◆ TEXTO PARA LEER:
GINEBRA – En este mundo no son comunes las segundas oportunidades, pero puede que una esté cercana. El alcance y la escala del apoyo estatal a las empresas y los trabajadores durante la crisis de COVID-19 de los últimos 18 meses ha barrido con arraigados dogmas de políticas, y esto ha generado un impulso político en las economías desarrolladas y en desarrollo para cambiar el equilibrio de poder entre el estado y el mercado, y así estimular un nuevo consenso para alcanzar un crecimiento más equitativo y sostenible. Si lo aprovechamos, podemos evitar repetir los errores de las últimas décadas.
La pandemia del COVID-19 ha puesto a prueba la capacidad de respuesta de los gobiernos y la resiliencia de los sistemas económicos de todo el planeta, y ha cambiado los comportamientos sociales y los hábitos personales de maneras anteriormente impensables. También ha dado pie a una genuina esperanza entre quienes los más desfavorecidos. La dedicación de los trabajadores esenciales ha sido inspiradora, mientras que la comunidad científica ha hecho uso del poder de la investigación colaborativa y los fondos públicos para desarrollar vacunas seguras contra el COVID-19 a gran velocidad.
A medida que los países iban encontrando maneras menos drásticas de manejar los riesgos de la pandemia y lanzaban programas de vacunación, en la segunda mitad de 2020 comenzó una recuperación global. Se espera que el crecimiento mundial alcance un 5,3% este año, el índice más alto en casi medio siglo. Pero las perspectivas más allá de 2021 son inciertas, dadas las disparidades de los recursos financieros de los países, las nuevas variantes del virus y tasas de vacunación muy dispares.
Si no prestamos atención, estos desafíos –como la equivocada adopción de medidas de austeridad fiscal por parte de los gobiernos tras la crisis financiera global de 2008- podrían ralentizar esta oportunidad de impulsar un cambio significativo. Más aún, la pandemia ha revelado lo poco preparados que incluso los países más ricos están para crisis inesperadas –situación subrayada por los fenómenos meteorológicos extremos vividos este año- y lo dividida que se ha vuelto la economía mundial.
Sería un desastre volver al paradigma de políticas previas a la pandemia, que dieron como resultado la década de crecimiento económico más débil desde 1945. Esto es particularmente cierto para los países en desarrollo en que el daño económico causado por la COVID-19 ha superado el causado por la crisis financiera global de hace una década, en algunos casos por un margen considerable.

◆ LISTADO:
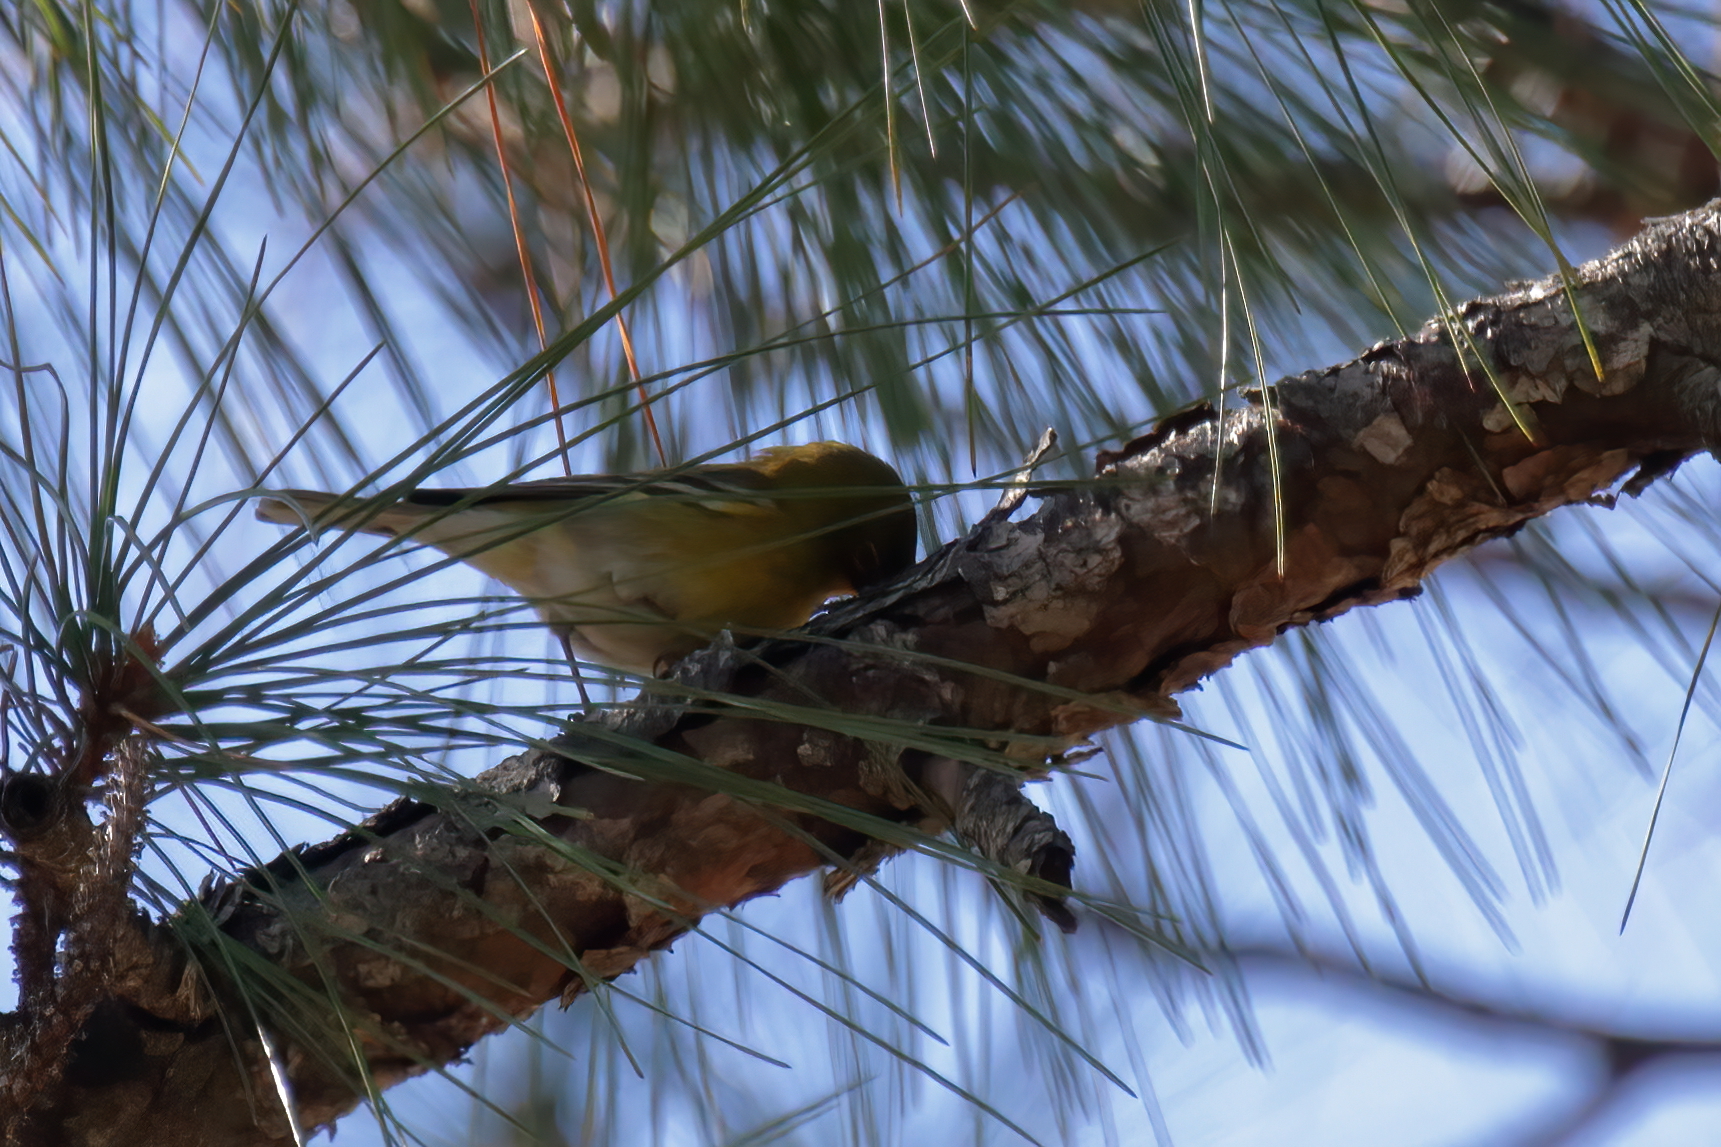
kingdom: Animalia
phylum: Chordata
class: Aves
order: Passeriformes
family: Parulidae
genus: Setophaga
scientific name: Setophaga pinus
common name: Pine warbler
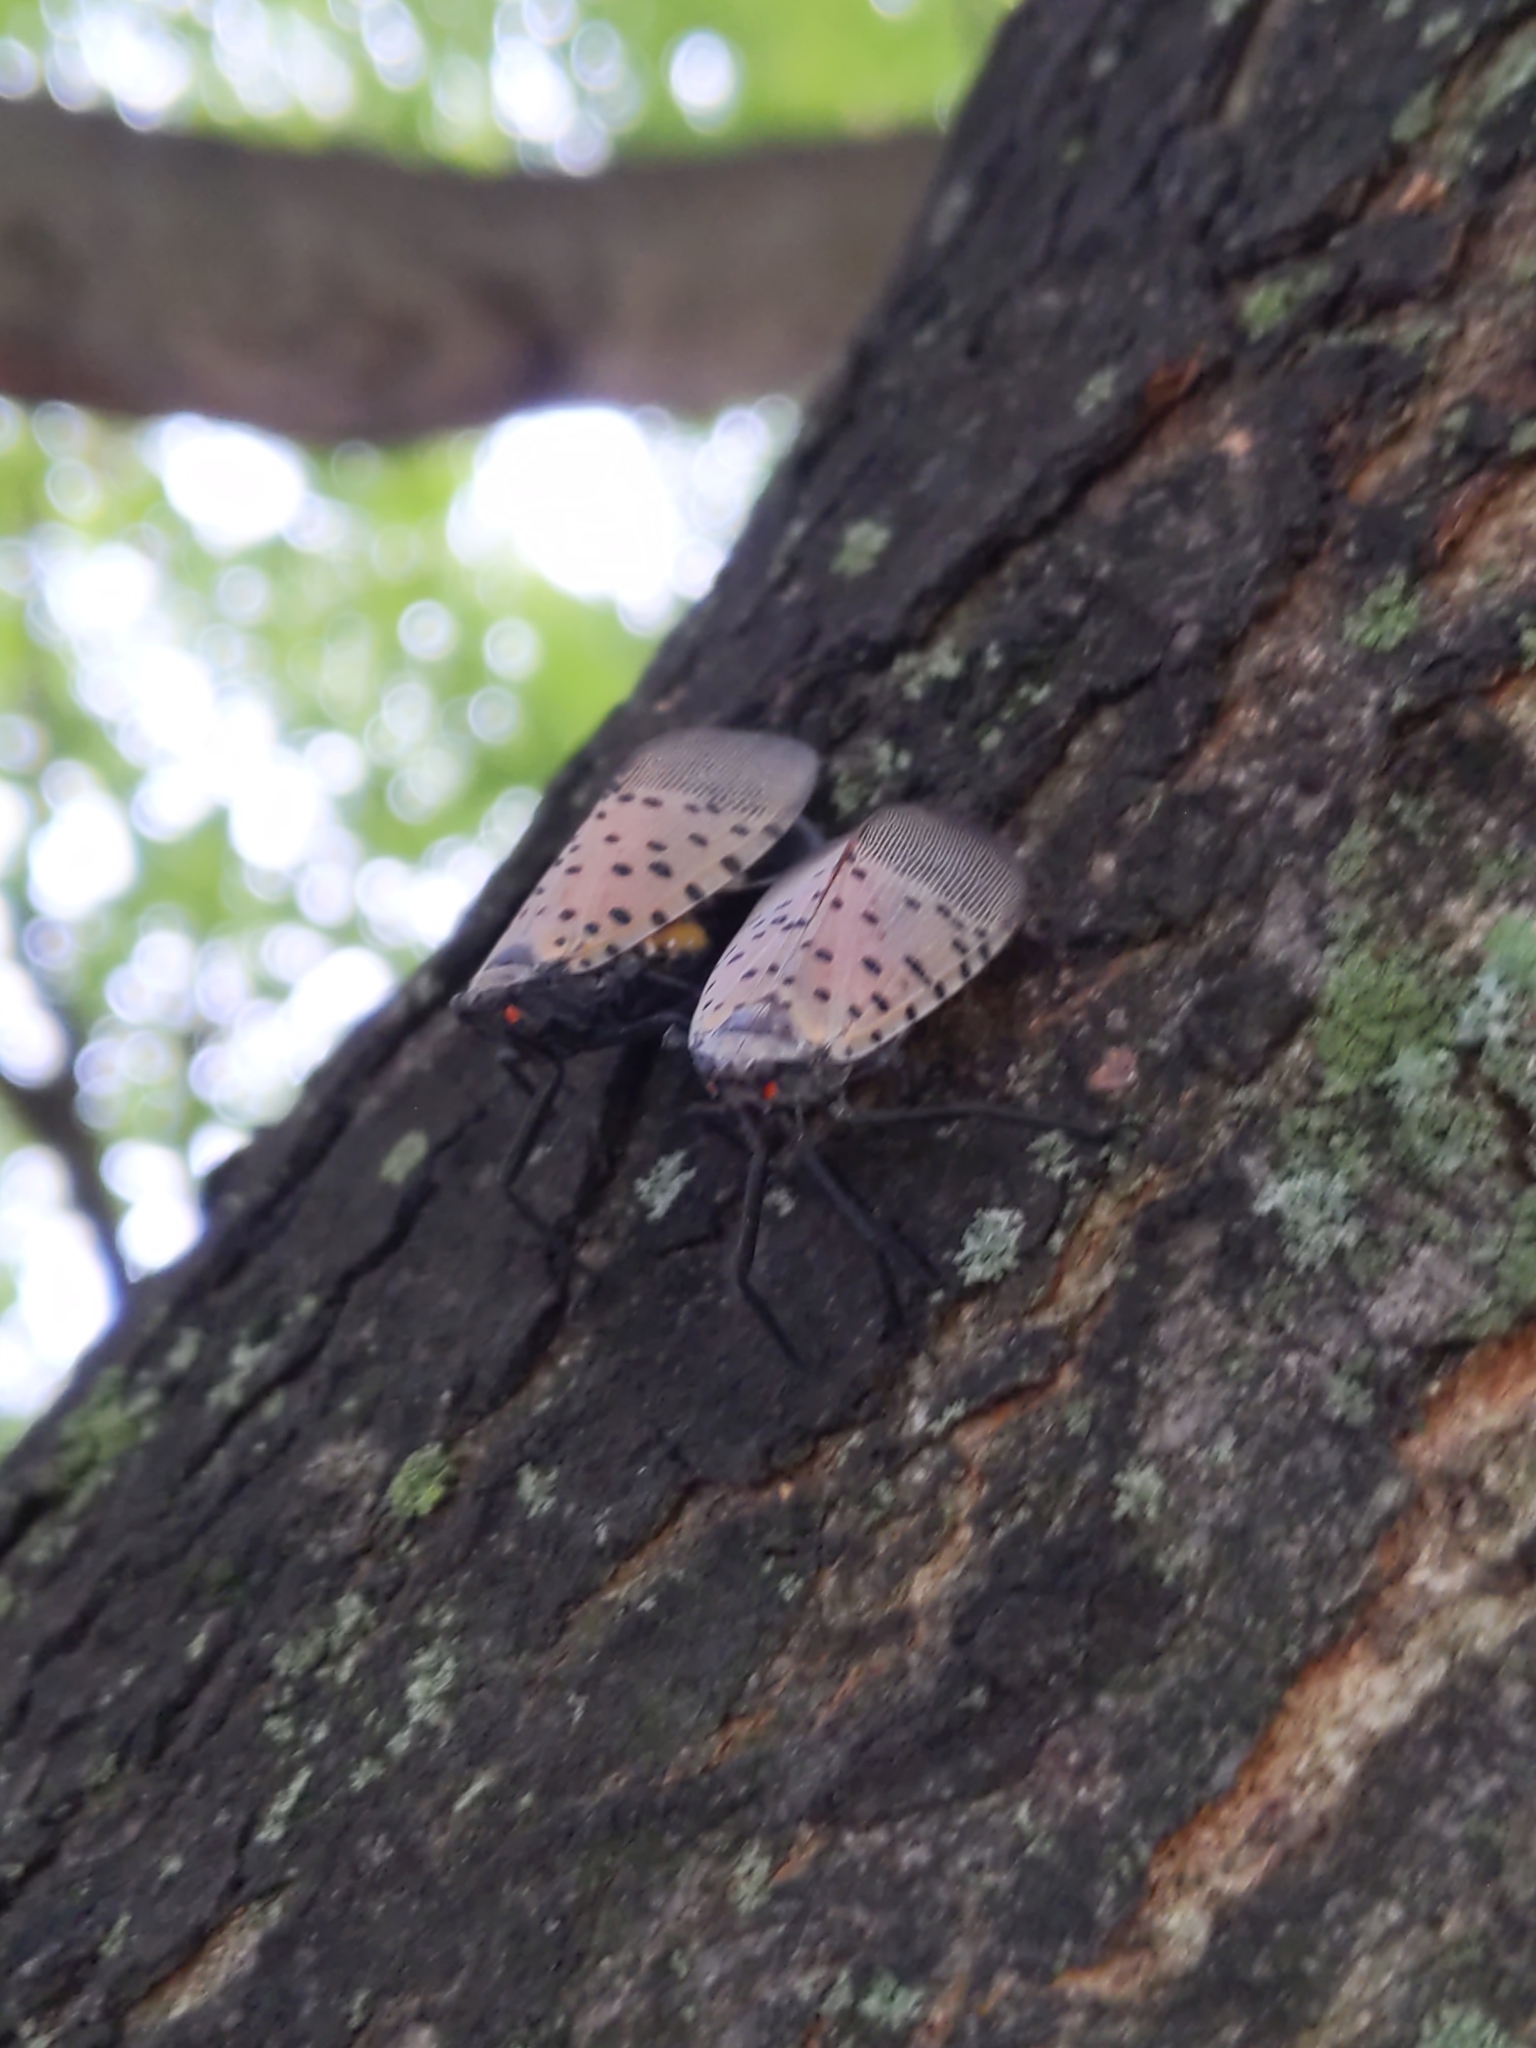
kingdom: Animalia
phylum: Arthropoda
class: Insecta
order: Hemiptera
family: Fulgoridae
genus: Lycorma
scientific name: Lycorma delicatula
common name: Spotted lanternfly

◆ DETALLES DEL EJERCICIO: Devuelve sin ningún cambio el fragmento del texto sobre la recuperación tras la pandemia que empieza con las palabras que contienen "A medida que" y acaba con "vacunación muy dispares.".

◆ RESPUESTA AL EJERCICIO:
A medida que los países iban encontrando maneras menos drásticas de manejar los riesgos de la pandemia y lanzaban programas de vacunación, en la segunda mitad de 2020 comenzó una recuperación global. Se espera que el crecimiento mundial alcance un 5,3% este año, el índice más alto en casi medio siglo. Pero las perspectivas más allá de 2021 son inciertas, dadas las disparidades de los recursos financieros de los países, las nuevas variantes del virus y tasas de vacunación muy dispares.